Text block:
────
To loop over all files ending in _s.shp
inside DATA_DIRECTORY / "finland_topographic_database
, use the following piece of code:
import pathlib
DATA_DIRECTORY = pathlib.Path().resolve() / "data"
for input_file in (DATA_DIRECTORY / "finland_topographic_database").glob("*_s.shp"):
print(input_file.name)
j_L4132R_s.shp
l_L4132R_s.shp
s_L4132R_s.shp
k_L4132R_s.shp
m_L4132R_s.shp
r_L4132R_s.shp
n_L4132R_s.shp
This will come in handy for problem 2, when reading in all travel time data files. Be sure to revisit the explanation in Lesson 2.
Find the minimum value across multiple columns#
For problem 2, you have to find the smallest value across multiple columns:
the shortest travel time to any of the eight shopping centres. For this,
panda
’s DataFrame.min()
method
can come in handy. It identifies the smallest value in each column or row (it
accepts the same axis=
parameter as apply()
).
For instance, to find the smalles value for each row across the columns a
,
b
, and c
of the data frame below, use the following code:
import pandas
df = pandas.DataFrame(
{
"id": [1, 2, 3],
"a": [27, 64, 12],
"b": [13, 13, 13],
"c": [34, 15, 1]
}
)
df
id | a | b | c | |
---|---|---|---|---|
0 | 1 | 27 | 13 | 34 |
1 | 2 | 64 | 13 | 15 |
2 | 3 | 12 | 13 | 1 |
# select which columns to compare, then call `.min()`
df[["a", "b", "c"]].min(axis=1)
0 13
1 13
2 1
dtype: int64
To find out which column had the smallest value for each row, use the
near-identical method
idxmin()
:
df[["a", "b", "c"]].idxmin(axis=1)
0 b
1 b
2 c
dtype: object
Of course, equivalent methods to find the greatest values exist: they are named
pandas.DataFrame.max()
and
pandas.DataFrame.idxmax()
.
────
Raw data:
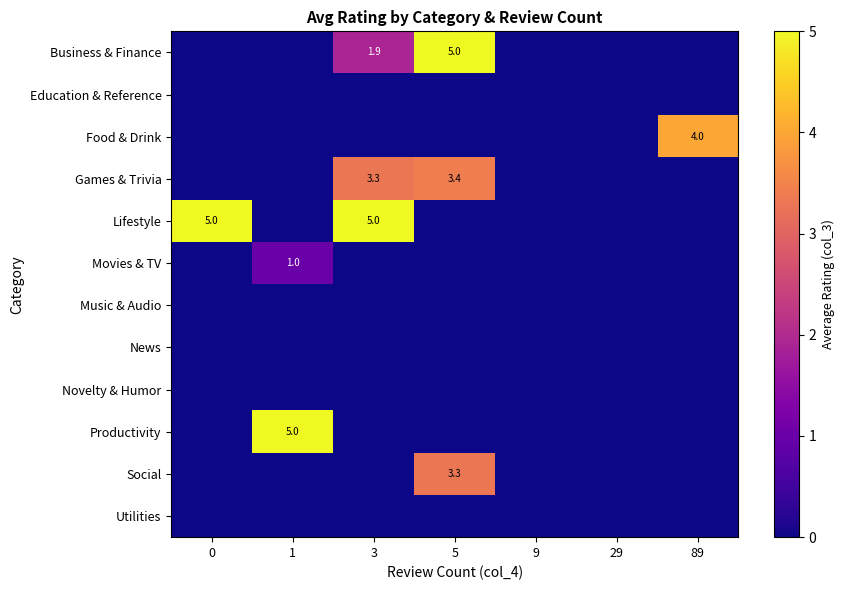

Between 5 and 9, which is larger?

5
────
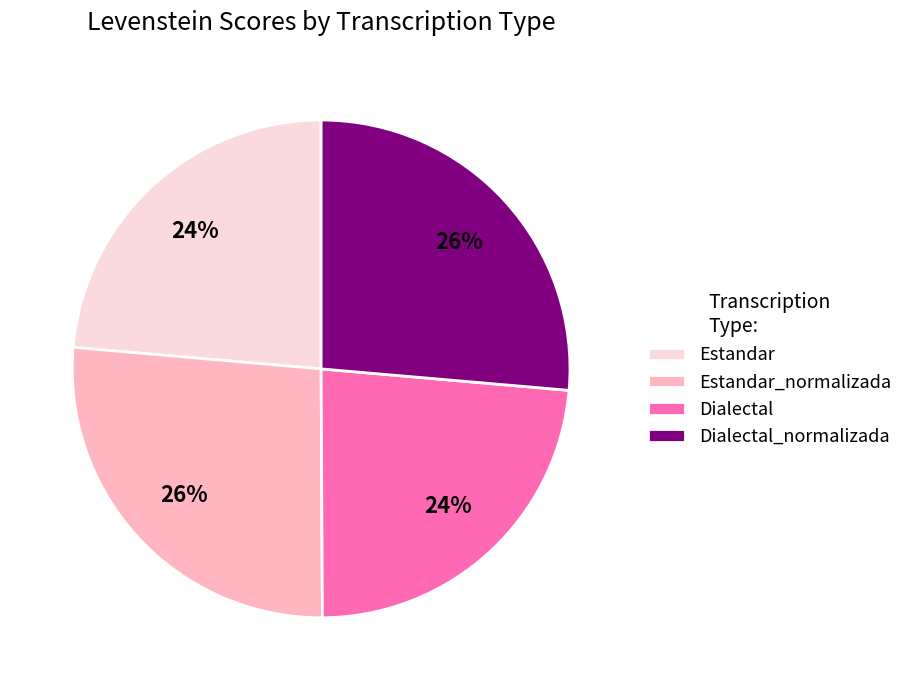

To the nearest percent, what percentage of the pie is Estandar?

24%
────
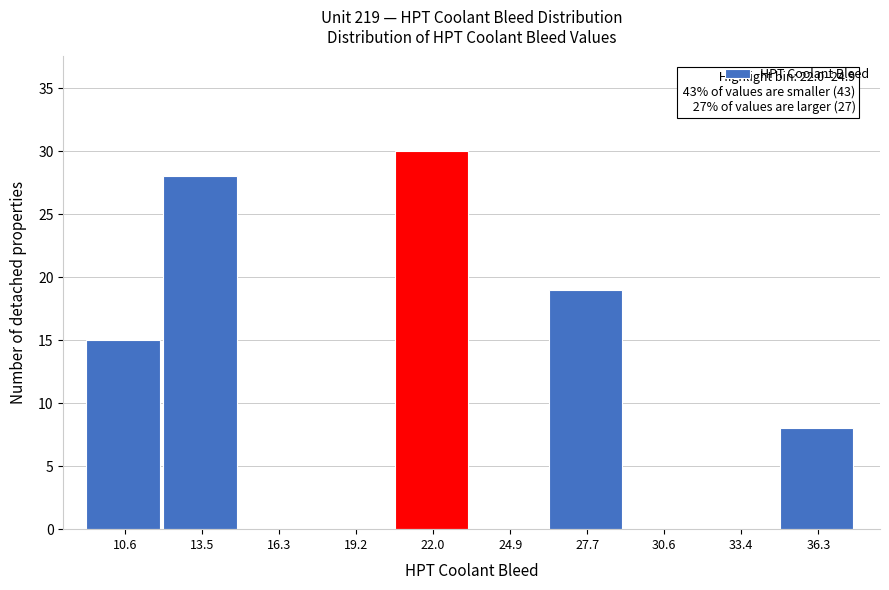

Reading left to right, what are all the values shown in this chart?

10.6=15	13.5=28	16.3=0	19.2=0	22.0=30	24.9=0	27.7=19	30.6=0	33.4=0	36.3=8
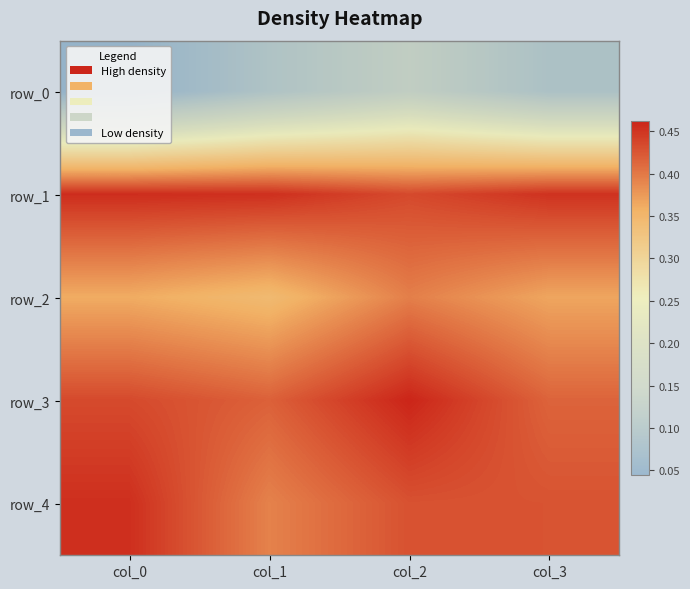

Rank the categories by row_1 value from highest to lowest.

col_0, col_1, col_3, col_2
────
What this exercise asks:
A) In the pandas tutorial text, which method shows which column held the smallest value in each row?
B) In the records, duplicate the lines from the line with "Rank the categories" up to and including the line with "col_0, col_1, col_3, col_2".

Responses to the exercise:
A) idxmin()

B)
Rank the categories by row_1 value from highest to lowest.

col_0, col_1, col_3, col_2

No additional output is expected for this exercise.